We have since discovered that every person we know who has a diesel vehicle has filled the tank with gasoline instead of diesel at least once and, apparently as long as you stop soon, the tank can be drained and all will likely be okay. We did not have this comforting knowledge as we all stood beside the motorway taking pictures of one another and watching the traffic pass – all except Terry who was doing super-extra-hyper-killer Sudokus, as he does.
“Terry, we’re at the gig”... “Let’s see, that’s a 6 so this must be a 5”.
“Terry, we’re home”... “3, 7 and... 9”.
“Terry your pants are on fire”... “and 8! I did it!”
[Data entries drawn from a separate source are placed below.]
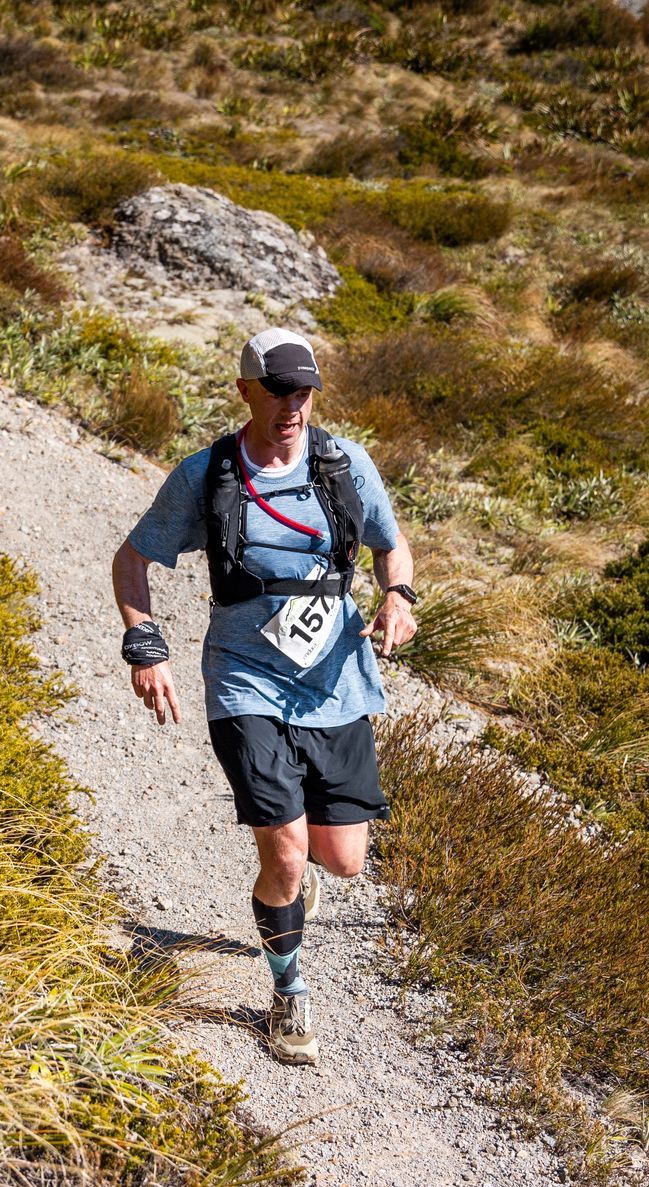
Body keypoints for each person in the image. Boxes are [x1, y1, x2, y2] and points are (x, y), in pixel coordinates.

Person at [110, 327, 416, 1066]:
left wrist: (398, 595)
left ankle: (293, 887)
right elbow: (132, 559)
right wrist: (144, 642)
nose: (292, 406)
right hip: (245, 677)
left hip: (335, 679)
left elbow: (389, 543)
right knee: (283, 853)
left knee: (340, 861)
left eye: (303, 391)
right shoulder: (205, 475)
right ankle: (288, 994)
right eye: (277, 391)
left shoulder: (344, 464)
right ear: (245, 390)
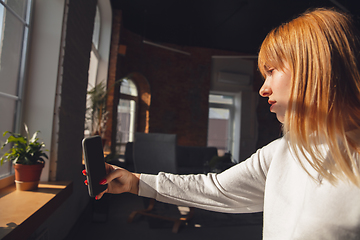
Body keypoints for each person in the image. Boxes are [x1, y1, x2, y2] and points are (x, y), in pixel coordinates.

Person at [84, 8, 360, 239]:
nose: (263, 89)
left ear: (312, 67)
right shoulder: (281, 151)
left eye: (271, 71)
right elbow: (216, 188)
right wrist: (134, 182)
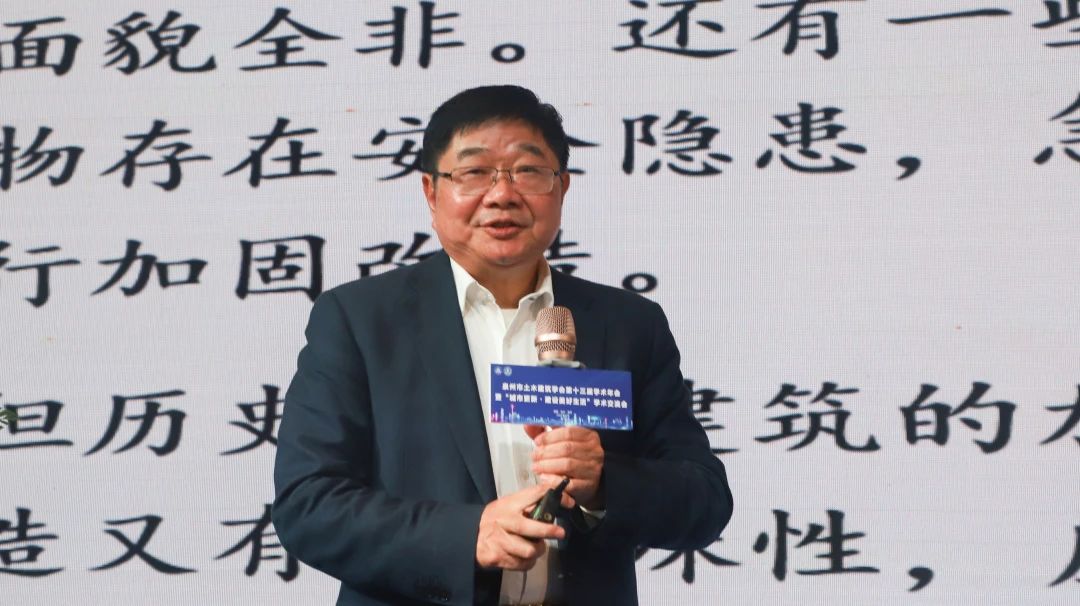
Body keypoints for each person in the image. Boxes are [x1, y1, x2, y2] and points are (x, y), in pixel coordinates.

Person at [272, 85, 733, 606]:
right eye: (473, 172)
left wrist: (603, 482)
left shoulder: (628, 324)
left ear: (562, 187)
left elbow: (704, 500)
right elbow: (308, 505)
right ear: (431, 191)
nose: (502, 194)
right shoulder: (360, 320)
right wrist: (468, 536)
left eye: (528, 171)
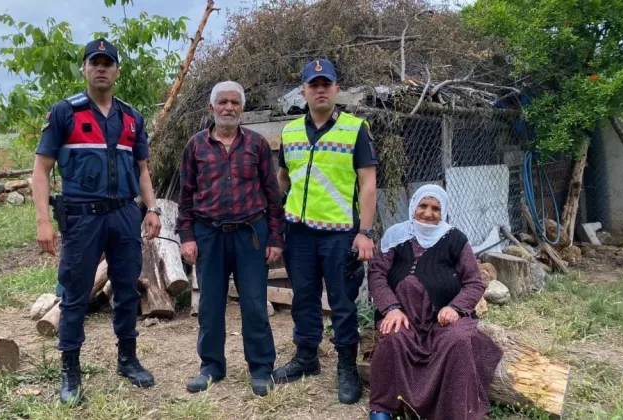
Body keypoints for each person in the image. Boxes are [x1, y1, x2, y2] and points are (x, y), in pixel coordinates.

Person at [31, 37, 162, 405]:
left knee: (125, 291)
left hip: (123, 216)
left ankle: (128, 359)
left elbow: (143, 170)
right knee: (74, 296)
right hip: (81, 219)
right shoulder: (65, 113)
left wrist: (152, 208)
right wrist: (43, 221)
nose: (101, 67)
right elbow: (41, 170)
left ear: (117, 71)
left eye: (108, 62)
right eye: (95, 62)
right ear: (85, 69)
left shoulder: (132, 118)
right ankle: (70, 370)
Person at [275, 58, 378, 404]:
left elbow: (368, 183)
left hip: (339, 234)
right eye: (313, 85)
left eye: (326, 84)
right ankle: (306, 358)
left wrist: (365, 232)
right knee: (303, 297)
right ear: (303, 91)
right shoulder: (288, 132)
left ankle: (346, 366)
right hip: (299, 233)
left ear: (336, 89)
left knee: (342, 301)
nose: (320, 90)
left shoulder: (355, 128)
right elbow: (283, 179)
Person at [176, 81, 285, 397]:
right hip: (208, 234)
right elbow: (186, 196)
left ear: (242, 109)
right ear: (211, 108)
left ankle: (261, 368)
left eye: (234, 102)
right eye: (222, 102)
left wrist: (275, 238)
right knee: (210, 305)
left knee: (253, 303)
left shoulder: (257, 145)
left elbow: (272, 194)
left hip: (250, 234)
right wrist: (186, 236)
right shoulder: (195, 147)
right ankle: (211, 367)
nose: (228, 108)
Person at [366, 184, 503, 420]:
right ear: (413, 207)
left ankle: (453, 412)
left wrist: (455, 308)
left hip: (443, 321)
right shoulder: (396, 236)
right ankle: (382, 408)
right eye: (423, 206)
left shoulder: (455, 239)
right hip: (405, 316)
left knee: (458, 342)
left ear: (444, 212)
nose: (428, 214)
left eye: (436, 209)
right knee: (392, 341)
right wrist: (391, 308)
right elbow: (377, 274)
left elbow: (474, 282)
We waited for the RAC which, before too long, recovered us and took us to a nearby garage. We sat in the waiting area of the shop admiring the photos of the many famous people (Sophia Loren, David Beckham, Roger Moore...) who had had cars repaired here. One picture was of Kenneth Williams; I listened to him for years on a Canadian re-broadcast of a BBC programme called Just a Minute. I began to wonder if someone was actually out ‘creating’ business – you know: tacks on the road; sugar in gas tanks; distracting traveling musicians at the pumps so they’d put in the wrong fuel... seems a bit of a stretch but maybe a hare-brained scheme worthy of a Carry On movie (speaking of Kenneth Williams).
The good folks at this service centre, who actually showed no signs of insidious plotting, acted quickly (but carefully) and in a matter of a couple of hours had pumped out the tank and the lines, replaced the gas with enough diesel to get us back to the services. Once there we filled up quickly (but very carefully) with diesel this time, and we were back on our way to Birdedge. We arrived later than planned but still in time for the gig.